**PAGE TEXT**
Re: [PATCH 4/4] mm: memcontrol: clean up alloc, online, offline, free functions

From: Johannes Weiner
Date: Wed Dec 16 2015 - 19:44:33 EST


On Wed, Dec 16, 2015 at 03:17:27PM +0300, Vladimir Davydov wrote:
> On Tue, Dec 15, 2015 at 02:38:58PM -0500, Johannes Weiner wrote:
> > On Mon, Dec 14, 2015 at 08:14:55PM +0300, Vladimir Davydov wrote:
> > > On Fri, Dec 11, 2015 at 02:54:13PM -0500, Johannes Weiner wrote:
> > > ...
> > > > -static int
> > > > -mem_cgroup_css_online(struct cgroup_subsys_state *css)
> > > > +static struct cgroup_subsys_state * __ref
> > > > +mem_cgroup_css_alloc(struct cgroup_subsys_state *parent_css)
> > > > {
> > > > - struct mem_cgroup *memcg = mem_cgroup_from_css(css);
> > > > - struct mem_cgroup *parent = mem_cgroup_from_css(css->parent);
> > > > - int ret;
> > > > -
> > > > - if (css->id > MEM_CGROUP_ID_MAX)
> > > > - return -ENOSPC;
> > > > + struct mem_cgroup *parent = mem_cgroup_from_css(parent_css);
> > > > + struct mem_cgroup *memcg;
> > > > + long error = -ENOMEM;
> > > >
> > > > - if (!parent)

**INPUT DATA**
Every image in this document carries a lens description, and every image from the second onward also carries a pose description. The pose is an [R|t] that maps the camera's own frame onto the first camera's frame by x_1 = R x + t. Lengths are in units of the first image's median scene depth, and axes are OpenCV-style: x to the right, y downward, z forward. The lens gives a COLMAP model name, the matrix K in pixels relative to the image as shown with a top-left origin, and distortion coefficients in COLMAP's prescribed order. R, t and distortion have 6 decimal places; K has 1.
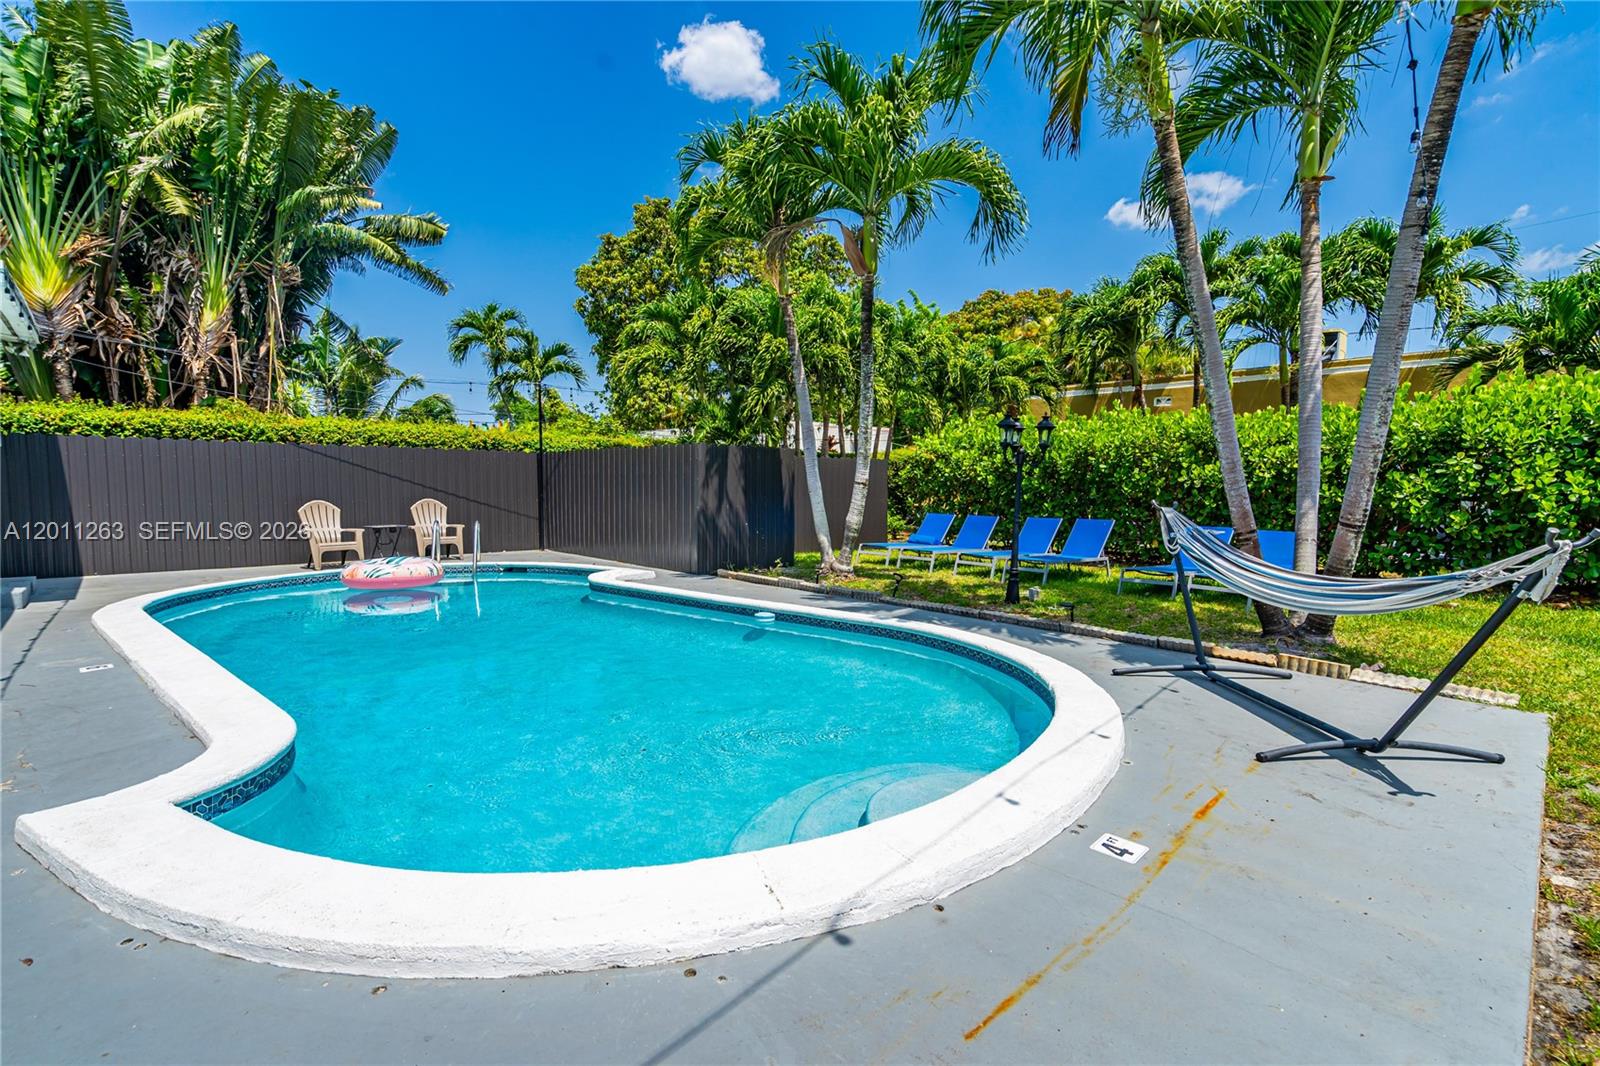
lens RADIAL K [[724.0, 0, 800.0], [0, 724.0, 533.0], [0, 0, 1]] dist [0.002580, -0.000728]
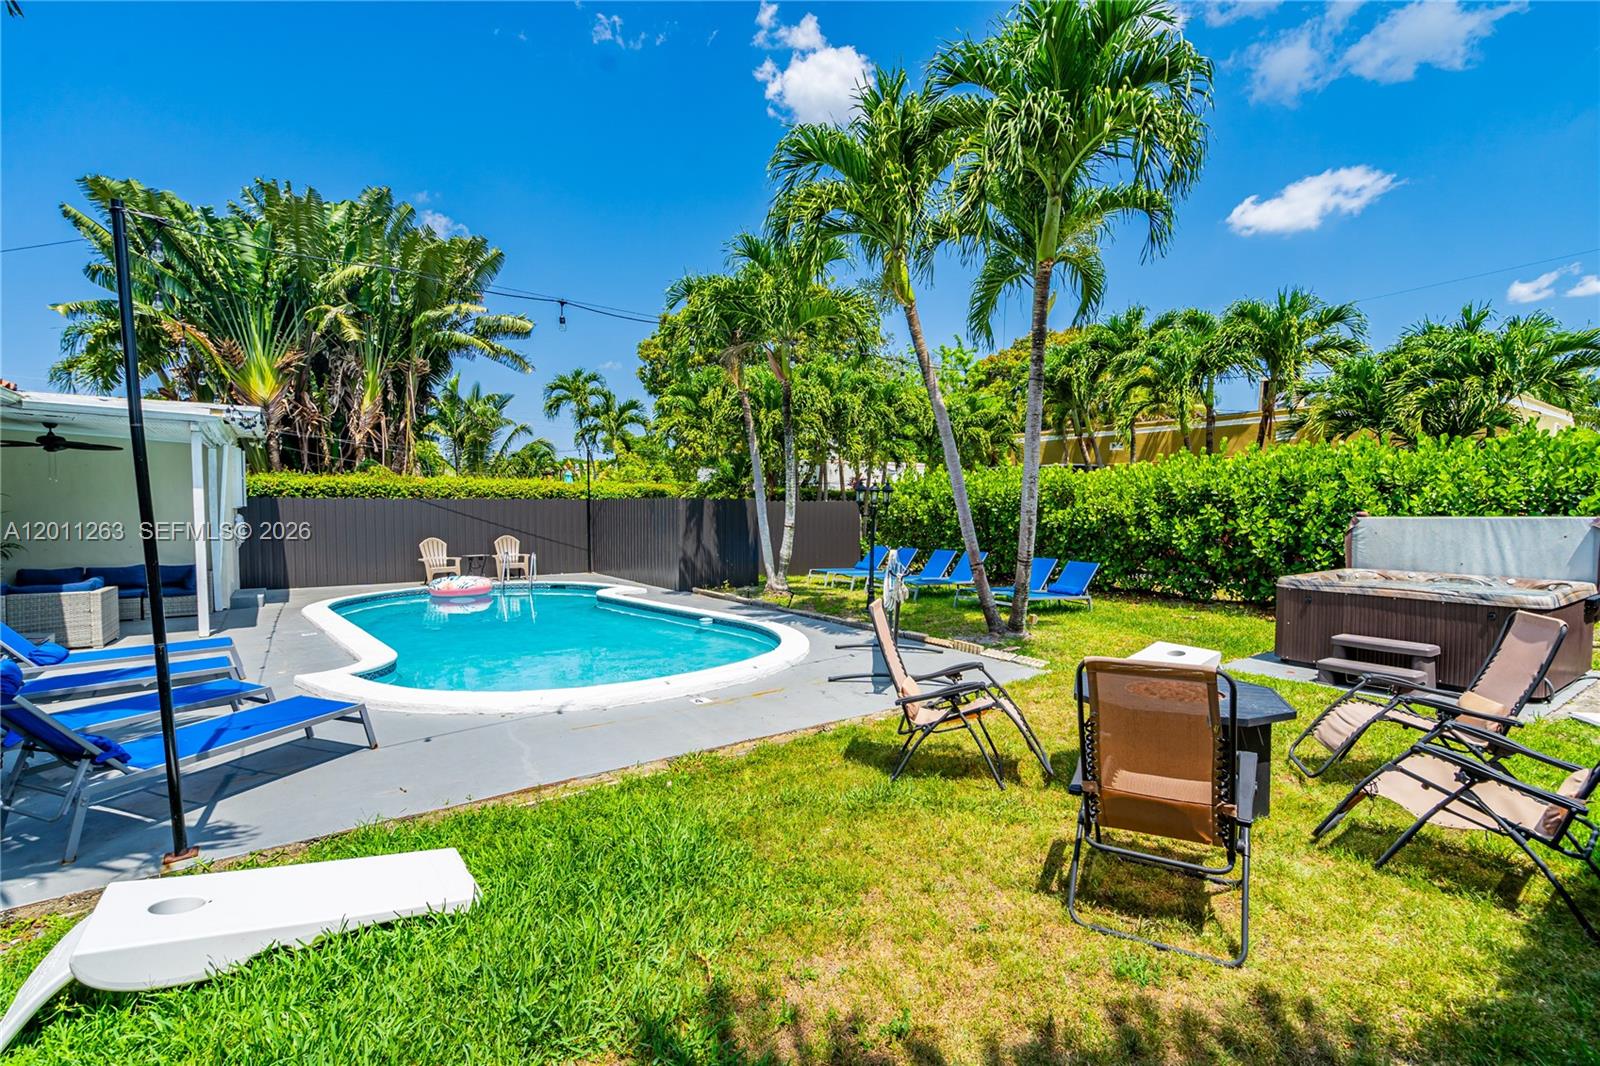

**ASSIGNED TASK**
Can you reproduce the patch discussion everywhere from "From: Johannes Weiner" down to "-mem_cgroup_css_online(struct cgroup_subsys_state *css)", substituting "V. Davydov" for "Vladimir Davydov"?

**OUTPUT**
From: Johannes Weiner
Date: Wed Dec 16 2015 - 19:44:33 EST


On Wed, Dec 16, 2015 at 03:17:27PM +0300, V. Davydov wrote:
> On Tue, Dec 15, 2015 at 02:38:58PM -0500, Johannes Weiner wrote:
> > On Mon, Dec 14, 2015 at 08:14:55PM +0300, V. Davydov wrote:
> > > On Fri, Dec 11, 2015 at 02:54:13PM -0500, Johannes Weiner wrote:
> > > ...
> > > > -static int
> > > > -mem_cgroup_css_online(struct cgroup_subsys_state *css)